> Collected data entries
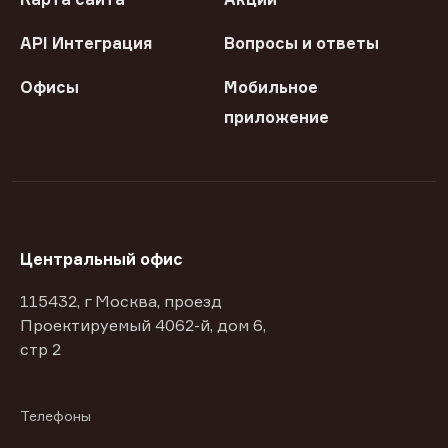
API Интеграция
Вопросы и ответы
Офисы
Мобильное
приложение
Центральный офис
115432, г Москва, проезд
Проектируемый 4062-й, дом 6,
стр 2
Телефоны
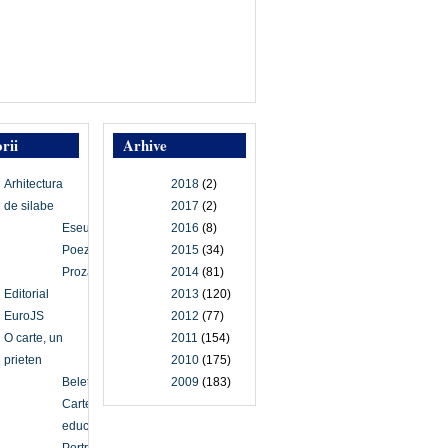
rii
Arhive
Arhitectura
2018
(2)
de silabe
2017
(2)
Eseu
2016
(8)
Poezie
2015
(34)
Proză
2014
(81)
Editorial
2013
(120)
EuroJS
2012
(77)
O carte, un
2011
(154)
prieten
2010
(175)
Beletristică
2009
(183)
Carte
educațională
==
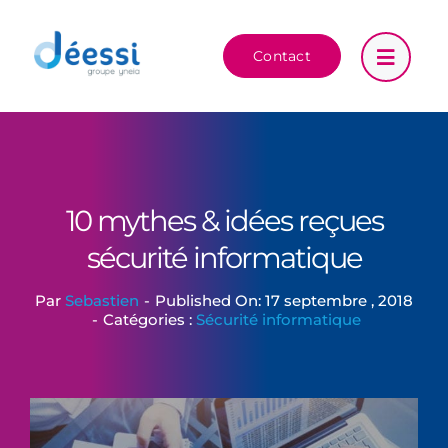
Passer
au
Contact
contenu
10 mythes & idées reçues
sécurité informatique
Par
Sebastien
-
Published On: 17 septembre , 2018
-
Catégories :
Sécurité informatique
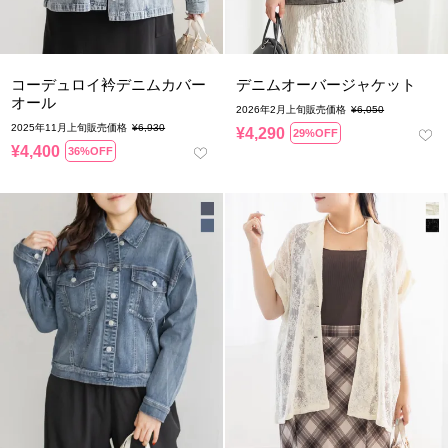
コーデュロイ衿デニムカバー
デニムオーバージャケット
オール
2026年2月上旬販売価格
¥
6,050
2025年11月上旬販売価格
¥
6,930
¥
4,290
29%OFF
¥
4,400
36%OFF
...
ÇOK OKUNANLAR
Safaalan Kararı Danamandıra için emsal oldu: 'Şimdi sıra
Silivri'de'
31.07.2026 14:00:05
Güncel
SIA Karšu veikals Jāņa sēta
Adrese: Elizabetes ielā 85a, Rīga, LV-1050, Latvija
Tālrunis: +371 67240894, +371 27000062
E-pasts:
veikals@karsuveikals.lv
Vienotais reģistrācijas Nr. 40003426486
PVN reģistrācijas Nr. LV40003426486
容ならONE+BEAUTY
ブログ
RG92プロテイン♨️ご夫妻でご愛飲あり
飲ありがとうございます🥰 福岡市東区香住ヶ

> Work instruction
Please extract the stretch of the listing from the line containing "ÇOK OKUNANLAR" through the line containing "飲ありがとうございます🥰 福岡市東区香住ヶ", both included, reproducing each line character for character.

> Answer to the exercise
ÇOK OKUNANLAR
Safaalan Kararı Danamandıra için emsal oldu: 'Şimdi sıra
Silivri'de'
31.07.2026 14:00:05
Güncel
SIA Karšu veikals Jāņa sēta
Adrese: Elizabetes ielā 85a, Rīga, LV-1050, Latvija
Tālrunis: +371 67240894, +371 27000062
E-pasts:
veikals@karsuveikals.lv
Vienotais reģistrācijas Nr. 40003426486
PVN reģistrācijas Nr. LV40003426486
容ならONE+BEAUTY
ブログ
RG92プロテイン♨️ご夫妻でご愛飲あり
飲ありがとうございます🥰 福岡市東区香住ヶ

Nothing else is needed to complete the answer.